Saleh Al Maaitah Who Says: UAE’s Leadership Confirmed the Urgency of Fighting Terrorism and Hate Speech
- 21 April 2019
The Emirates Center for Strategic Studies and Research (ECSSR) held lecture no. (662) entitled “National Security: Between Conventional Threats and Cyber Warfare” on Wednesday, April 17, 2019. The lecture was delivered by Staff Major General (Ret.) Dr. Saleh Al Maaitah, who is an academic, lecturer and strategic analyst from Jordan. The lecture was held at 19:30 p.m. in Sheikh Zayed bin Sultan Al Nahyan Hall at the ECSSR complex, in Abu Dhabi. It was attended by an elite group of specialists, researchers, media professionals, and other interested parties.
Al Maaitah commenced his lecture by expressing his sincere thanks and gratitude to the Emirates Center for Strategic Studies and Research (ECSSR) and to His Excellency Prof. Jamal Sanad Al-Suwaidi, Director General of the ECSSR, for inviting him to deliver the lecture. He commended the vital role played by the Center in terms of enriching scientific research and serving the society. He expressed his great appreciation for the outstanding status of the ECSSR as a prestigious scientific institution.
Al Maaitah reviewed the various concepts and the pillars of national security that vary according to strategic thinkers, institutions and national defense academies around the globe. He pointed out, however, most definitions revolve around the notion that national security is the state’s ability to interact, adapt, and respond within the strategic environment (local, regional and international) to protect its resources, lands, and national interests (in times of peace and war). He said that security is a collective responsibility that starts from the individual person and goes all the way to the leadership. He added that security is linked to development and that there is no development without security.
Al Maaitah pointed out that national security is also closely associated with community development, and that education is important to meet the requirements of the Fourth Industrial Revolution and artificial intelligence. He stressed the need to strengthen national identity of citizens because it is the fence, the shield, and the strong link between the components of the society. He added that it is especially important to promote the culture of creativity, innovation, and excellence by motivating and supporting innovators as well as by empowering women to fulfill their important role in society.

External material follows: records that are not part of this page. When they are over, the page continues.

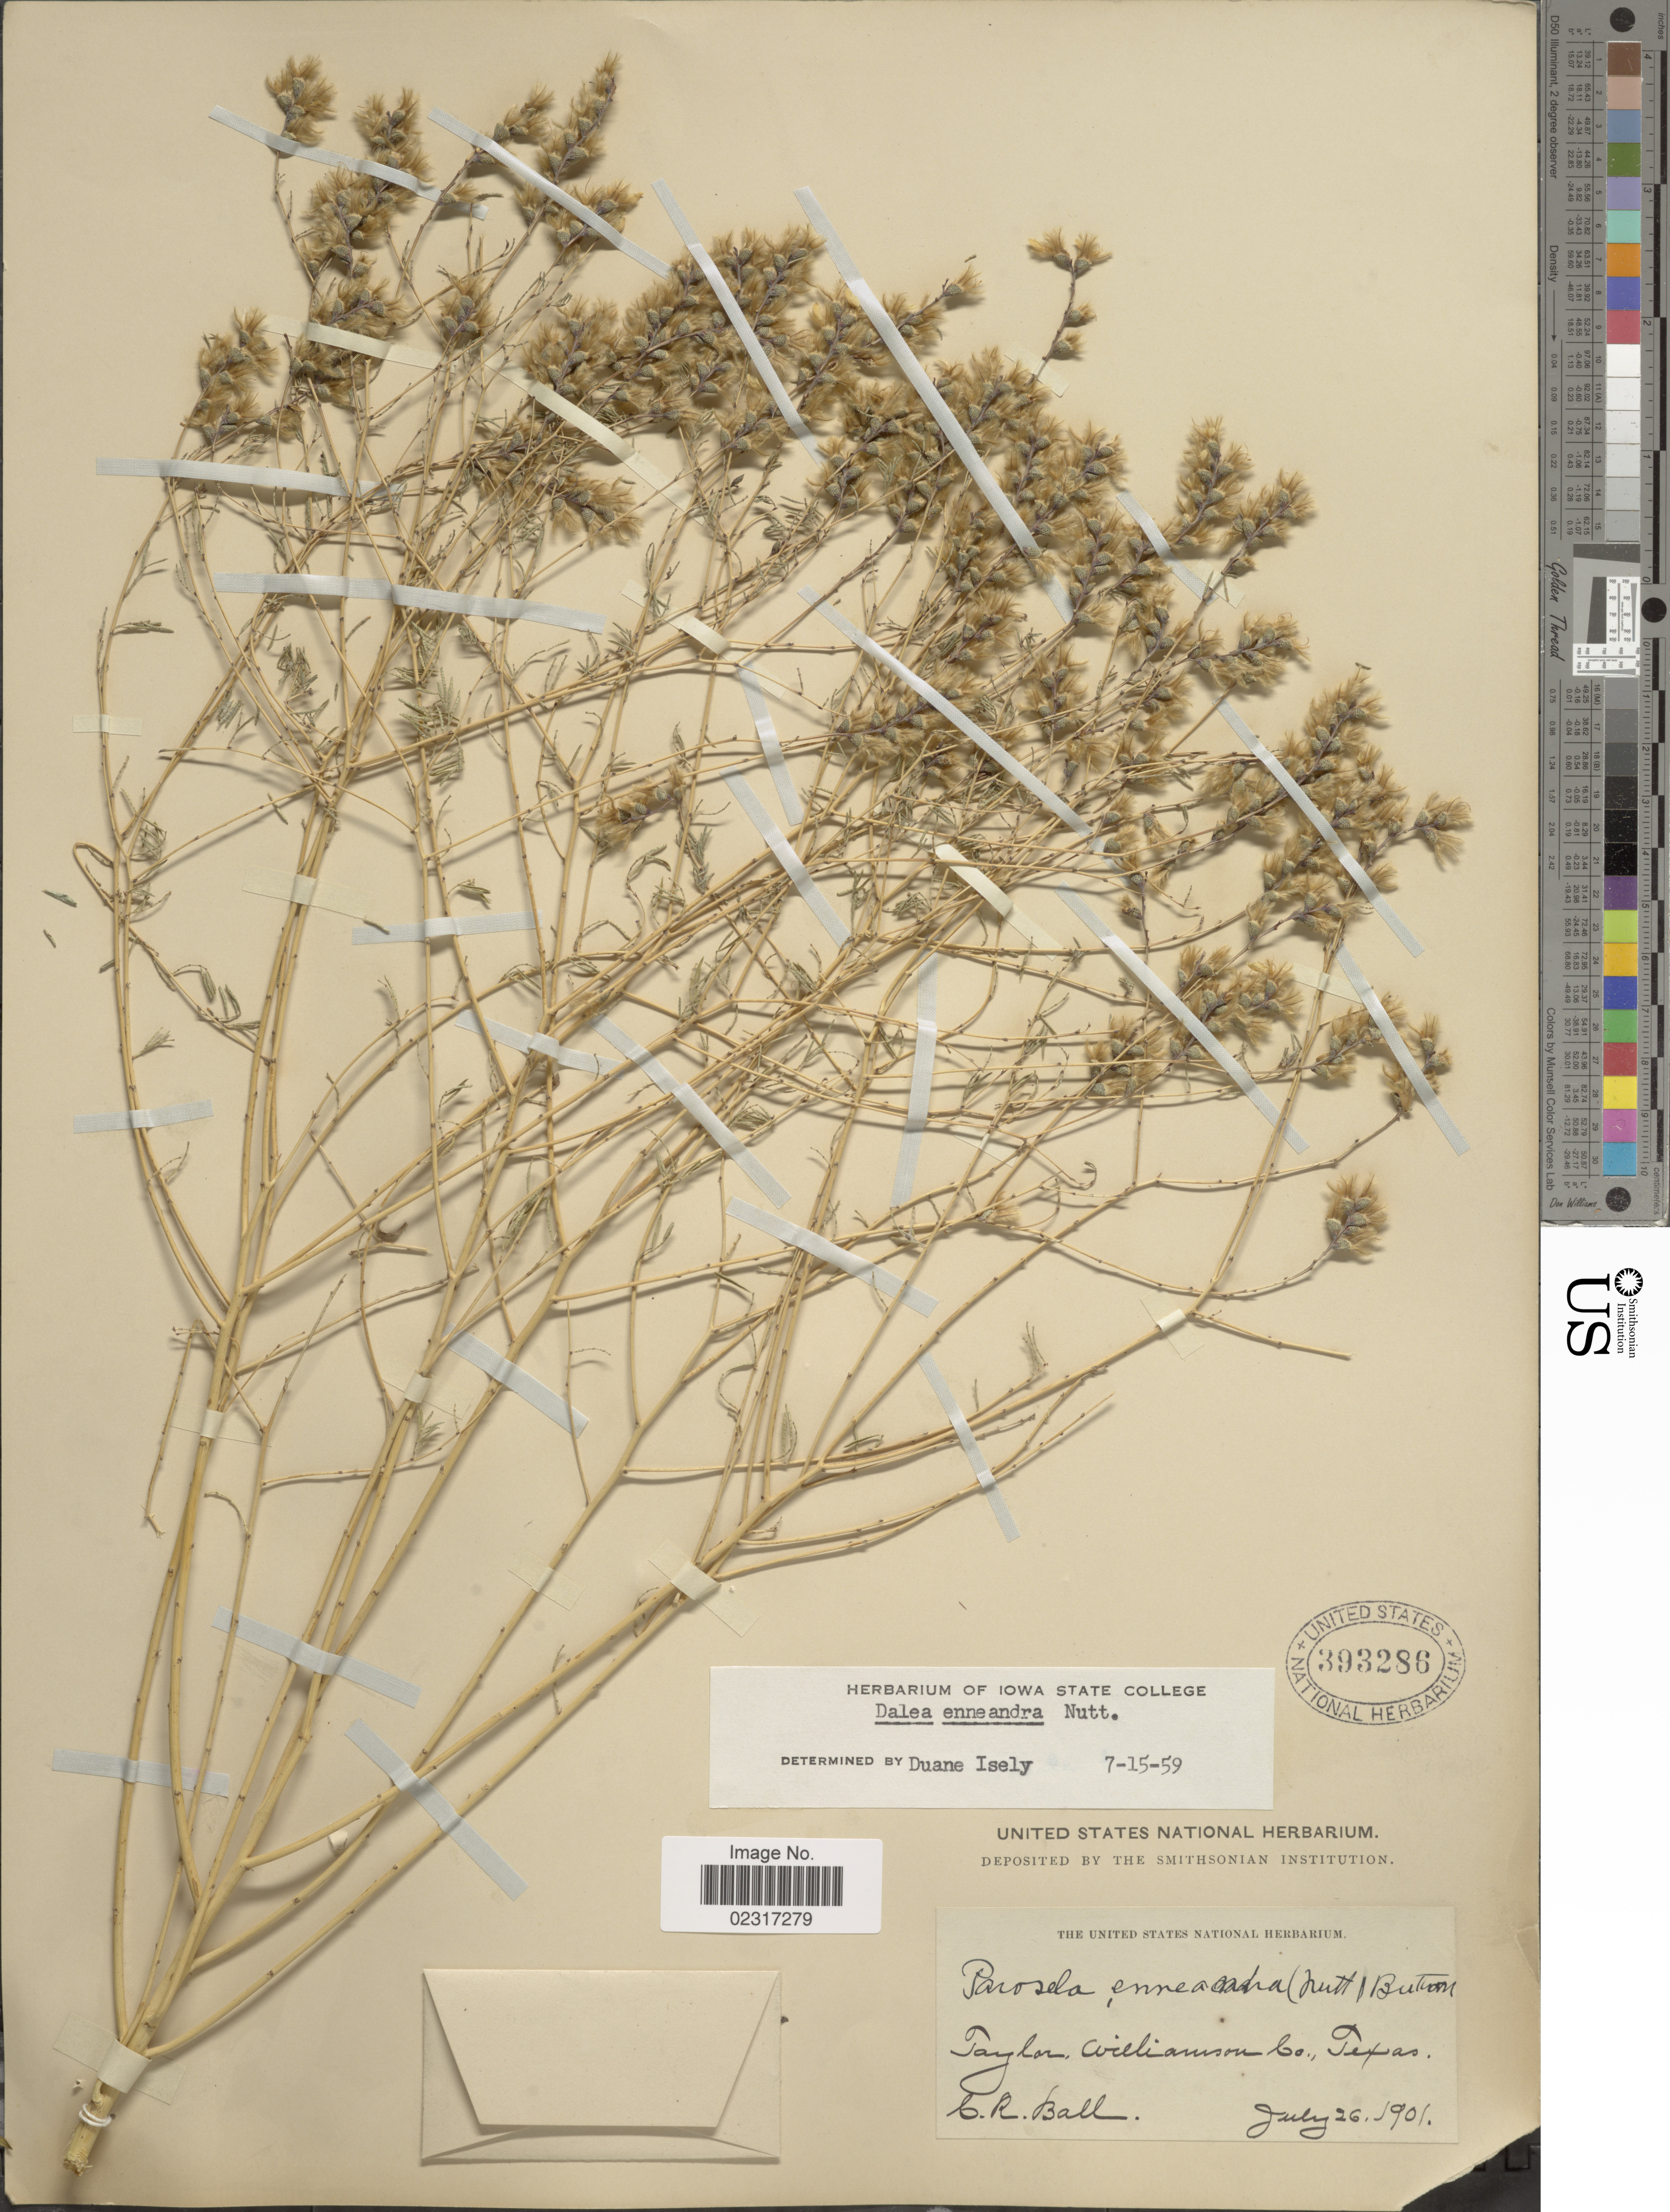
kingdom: Plantae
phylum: Tracheophyta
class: Magnoliopsida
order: Fabales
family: Fabaceae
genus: Dalea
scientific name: Dalea enneandra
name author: Nutt.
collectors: C. R. Ball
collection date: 1901-07-26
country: United States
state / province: Texas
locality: Taylor, Cireliamson Co.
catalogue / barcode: US 393286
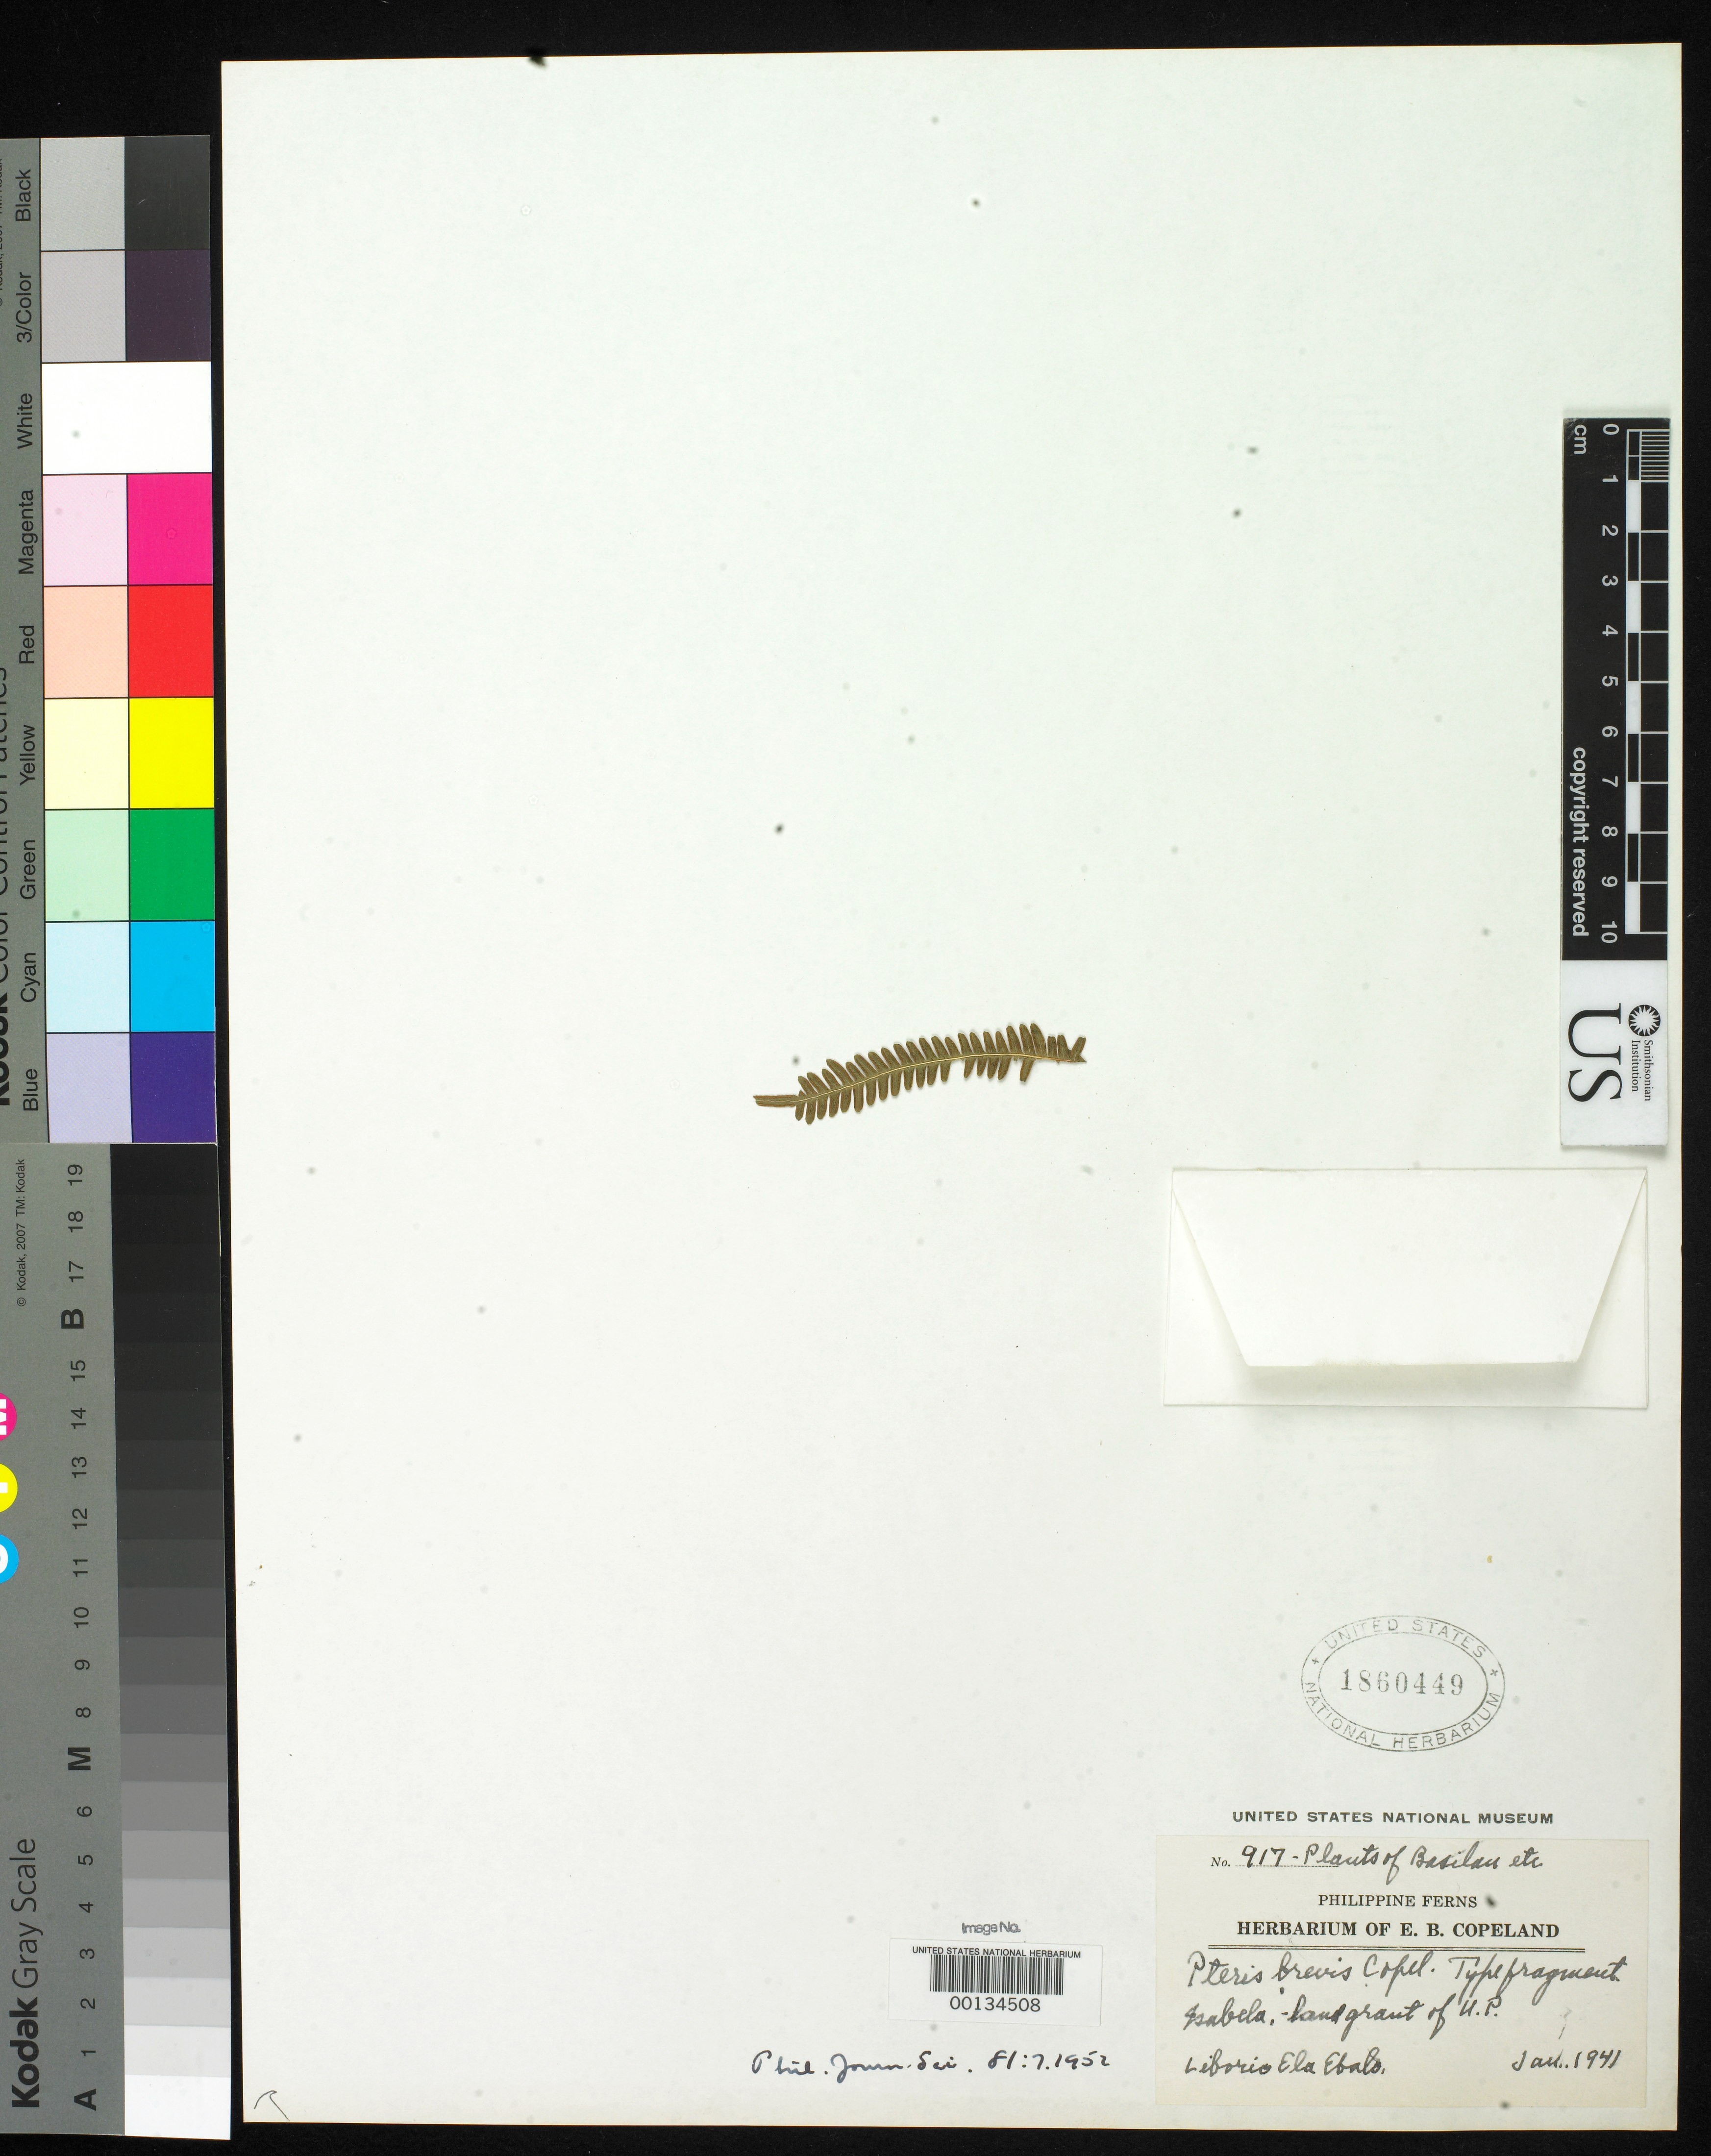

In this regard, Al Maaitah commended the efforts exerted by the United Arab Emirates to support its national security in these areas. He referred to the policies and strategies set by the State to promote education, consolidate national identity, enhance the role of women, and promote a culture of tolerance.
In this context, Al Maaitah pointed to the important visit of Pope Francis to the UAE, because it supported the values of coexistence and peace. He said that the UAE has played a major role in expanding the dialogue at the global level. He stressed that the wise leadership of the United Arab Emirates has confirmed the urgency of fighting terrorism and hate speech.
Al Maaitah discussed the most important threats facing national security. He pointed out that as far as national security threats are concerned, they assume two forms, conventional and non-conventional threats. Conventional threats encompass economic, social, political, military, cultural, and geographical considerations. Non-conventional threats include fourth and fifth generation warfare, cyber warfare, psychological warfare, and challenges to intellectual security. He confirmed that there is a need to establish a clear national strategy for developing the powers of the state to face such challenges, and for preparing appropriate scenarios and plans to address these threats. He also confirmed that the issue of national security must be outside the circle of bargaining.
Al Maaitah spoke about the issue of national safety, stressing that national safety is built by the state, based on its available resources and capabilities, and without external assistance. He added that national safety is more advanced than national security and that the elements of national safety are based on three core components: geographical area, people, and authority.
Al Maaitah concluded his lecture by saying that there is an essential importance for the home front in ensuring national security. He confirmed that today’s threats do not stem from conventional wars and foreign invasion only, but also from the challenge of maintaining the cohesion on the home front, securing it against division at all levels within society, while recognizing challenges and risks early on in order to design adaptive and response strategies.